Possibly the greatest allies of the civil libertarian cause are the big corporations. Internet commerce is still in its infancy, but sales are growing rapidly, with retailers of books, music CDs and computer software leading the way, and with supermarkets, travel companies and other businesses following in their wake. In 1998 a million Britons used the Internet to buy products worth $600 million, a figure that was set to quadruple in 1999. In just a few years from now Internet commerce could dominate the marketplace, but only if businesses can address the issues of security and trust. A business must be able to guarantee the privacy and security of financial transactions, and the only way to do this is to employ strong encryption.
At the moment, a purchase on the Internet can be secured by public key cryptography. Alice visits a company’s Web
site and selects an item. She then fills in an order form which asks her for her name, address and credit card details. Alice then uses the company’s public key to encrypt the order form. The encrypted order form is transmitted to the company, who are the only people able to decrypt it, because only they have the private key necessary for decryption. All of this is done automatically by Alice’s Web browser (e.g., Netscape or Explorer) in conjunction with the company’s computer.

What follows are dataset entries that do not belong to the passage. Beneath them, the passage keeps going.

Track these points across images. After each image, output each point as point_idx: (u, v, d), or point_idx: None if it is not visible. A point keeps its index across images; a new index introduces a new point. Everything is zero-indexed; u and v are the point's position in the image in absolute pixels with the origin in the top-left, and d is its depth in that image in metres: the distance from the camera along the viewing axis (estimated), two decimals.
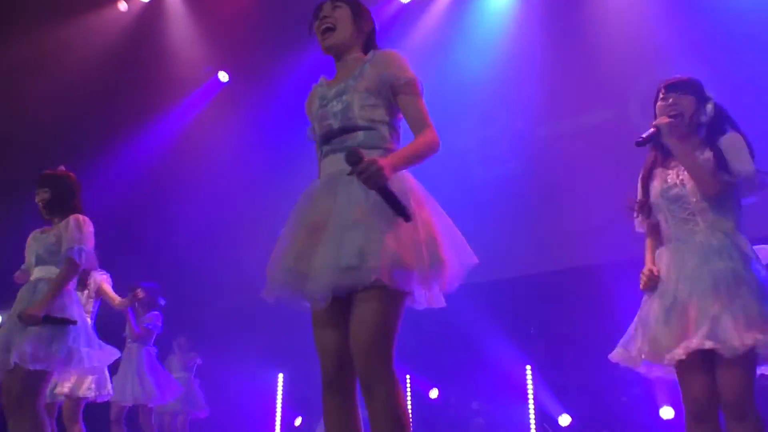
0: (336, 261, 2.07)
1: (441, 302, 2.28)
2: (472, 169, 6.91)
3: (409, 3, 7.16)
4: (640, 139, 2.74)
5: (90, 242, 3.72)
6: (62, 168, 3.96)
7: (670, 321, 2.57)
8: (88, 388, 4.61)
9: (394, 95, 2.28)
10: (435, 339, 6.54)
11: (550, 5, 6.57)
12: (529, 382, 6.28)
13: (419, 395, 6.87)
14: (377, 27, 2.49)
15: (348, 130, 2.26)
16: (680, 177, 2.72)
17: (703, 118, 2.74)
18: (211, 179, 7.71)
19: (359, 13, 2.40)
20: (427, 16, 7.15)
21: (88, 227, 3.75)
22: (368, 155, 2.12)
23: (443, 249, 2.16)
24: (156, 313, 5.81)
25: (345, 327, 2.16)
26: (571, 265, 6.12)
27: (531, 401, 6.22)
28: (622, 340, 2.80)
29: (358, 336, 2.10)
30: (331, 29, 2.35)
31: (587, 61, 6.30)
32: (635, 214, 2.90)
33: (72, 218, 3.72)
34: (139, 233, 7.57)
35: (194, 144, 7.84)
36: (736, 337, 2.44)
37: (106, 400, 4.82)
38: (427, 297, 2.26)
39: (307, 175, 2.50)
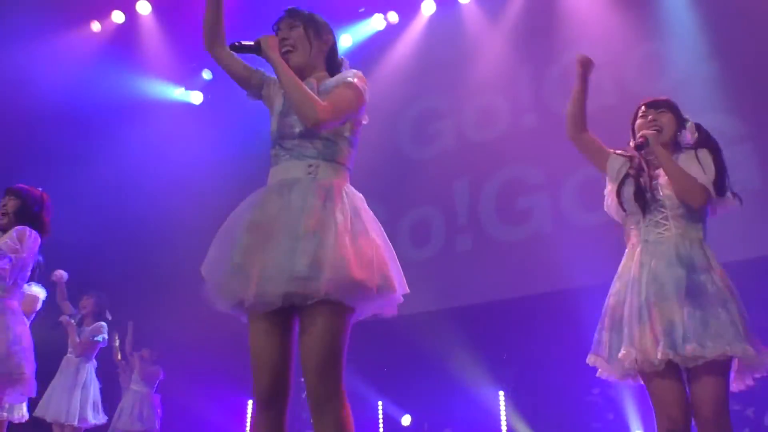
0: (289, 268, 2.07)
1: (376, 316, 2.30)
2: (445, 194, 6.92)
3: (383, 30, 7.24)
4: (638, 143, 2.79)
5: (26, 255, 3.53)
6: (38, 189, 3.85)
7: (644, 320, 2.60)
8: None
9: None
10: (407, 365, 6.49)
11: (524, 36, 6.67)
12: (502, 407, 6.26)
13: (391, 421, 6.79)
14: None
15: (308, 136, 2.27)
16: (656, 182, 2.78)
17: (682, 137, 2.84)
18: (181, 193, 7.61)
19: (317, 31, 2.44)
20: (403, 42, 7.22)
21: (31, 241, 3.57)
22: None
23: (391, 271, 2.20)
24: (102, 323, 5.52)
25: (281, 341, 2.18)
26: (542, 290, 6.13)
27: (504, 427, 6.18)
28: (598, 347, 2.77)
29: (310, 354, 2.10)
30: (291, 51, 2.39)
31: (561, 83, 6.38)
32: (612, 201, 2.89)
33: (16, 228, 3.57)
34: (106, 245, 7.43)
35: (166, 162, 7.76)
36: (717, 345, 2.47)
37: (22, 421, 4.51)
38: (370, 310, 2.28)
39: None
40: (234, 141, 7.54)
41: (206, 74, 7.84)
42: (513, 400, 6.27)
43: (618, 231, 3.01)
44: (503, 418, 6.22)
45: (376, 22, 7.26)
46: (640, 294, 2.64)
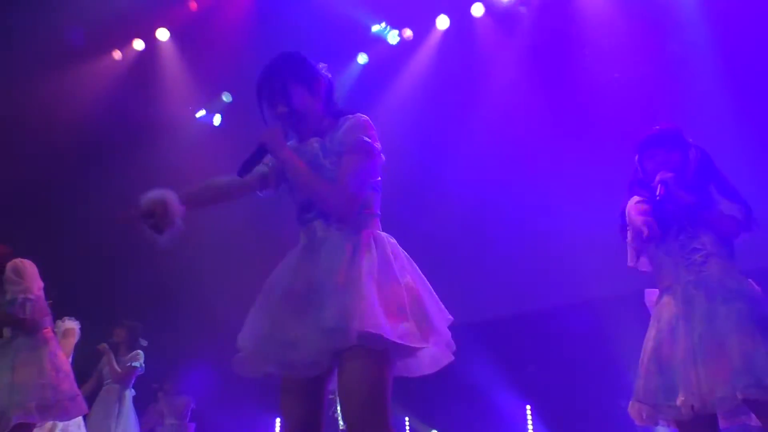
0: (320, 324, 2.01)
1: (437, 365, 2.22)
2: (467, 207, 6.93)
3: (396, 45, 7.29)
4: (658, 196, 2.71)
5: (34, 286, 3.59)
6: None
7: (698, 361, 2.53)
8: None
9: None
10: (433, 380, 6.44)
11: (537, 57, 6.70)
12: (529, 421, 6.21)
13: None
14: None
15: None
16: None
17: (690, 166, 2.81)
18: (201, 222, 7.68)
19: (309, 84, 2.29)
20: (417, 57, 7.27)
21: (30, 268, 3.63)
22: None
23: (429, 309, 2.12)
24: (138, 351, 5.63)
25: (311, 397, 2.14)
26: (567, 301, 6.10)
27: None
28: (642, 394, 2.68)
29: (349, 404, 2.01)
30: (299, 120, 2.28)
31: (575, 98, 6.39)
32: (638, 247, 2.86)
33: (7, 266, 3.60)
34: (126, 267, 7.52)
35: (188, 183, 7.84)
36: None
37: None
38: (421, 361, 2.20)
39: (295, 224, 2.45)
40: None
41: (226, 97, 7.94)
42: (540, 413, 6.22)
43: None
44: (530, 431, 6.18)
45: (390, 39, 7.31)
46: (691, 332, 2.57)
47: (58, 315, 4.75)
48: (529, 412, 6.23)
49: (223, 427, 7.36)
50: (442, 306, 2.23)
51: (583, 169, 6.21)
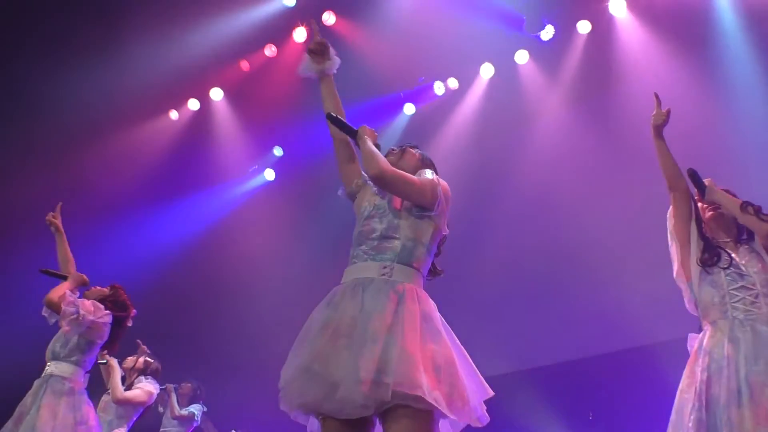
0: (356, 373, 2.04)
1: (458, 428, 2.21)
2: (523, 255, 6.87)
3: (443, 95, 7.39)
4: (691, 173, 2.90)
5: (93, 319, 3.69)
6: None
7: (743, 402, 2.51)
8: None
9: None
10: (491, 428, 6.35)
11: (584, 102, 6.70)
12: None
13: None
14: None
15: (387, 237, 2.31)
16: (744, 260, 2.76)
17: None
18: (257, 275, 7.81)
19: (425, 163, 2.56)
20: (464, 107, 7.35)
21: (103, 314, 3.76)
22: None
23: (461, 377, 2.14)
24: (198, 405, 5.79)
25: None
26: (626, 346, 5.96)
27: None
28: (695, 425, 2.61)
29: None
30: (394, 153, 2.56)
31: (624, 141, 6.34)
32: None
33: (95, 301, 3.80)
34: (181, 330, 7.67)
35: (240, 242, 8.02)
36: None
37: None
38: (447, 425, 2.20)
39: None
40: (310, 215, 7.71)
41: (277, 151, 8.13)
42: None
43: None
44: None
45: (436, 90, 7.40)
46: (737, 372, 2.56)
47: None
48: None
49: None
50: (482, 379, 2.23)
51: (638, 210, 6.13)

As usual, the security of the encryption depends on the size of the key. In America there are no restrictions on key size, but U.S. software companies are still not allowed to export Web products that offer strong encryption. Hence, browsers exported to the rest of the world can handle only short keys, and thus offer only moderate security. In fact, if Alice is in London buying a book from a company in Chicago, her Internet transaction is a billion billion billion times less secure than a transaction by Bob in New York buying a book from the same company. Bob’s transaction is absolutely secure because his browser supports encryption with a larger key, whereas Alice’s transaction could be deciphered by a determined criminal. Fortunately, the cost of the equipment required to decipher Alice’s credit card details is vastly greater than the typical credit card limit, so such an attack is not cost-effective. However, as the amount of money flowing around the Internet increases, it will eventually become profitable for criminals to decipher credit card details. In short, if Internet commerce is to thrive, consumers around the world must have proper security, and businesses will not tolerate crippled encryption.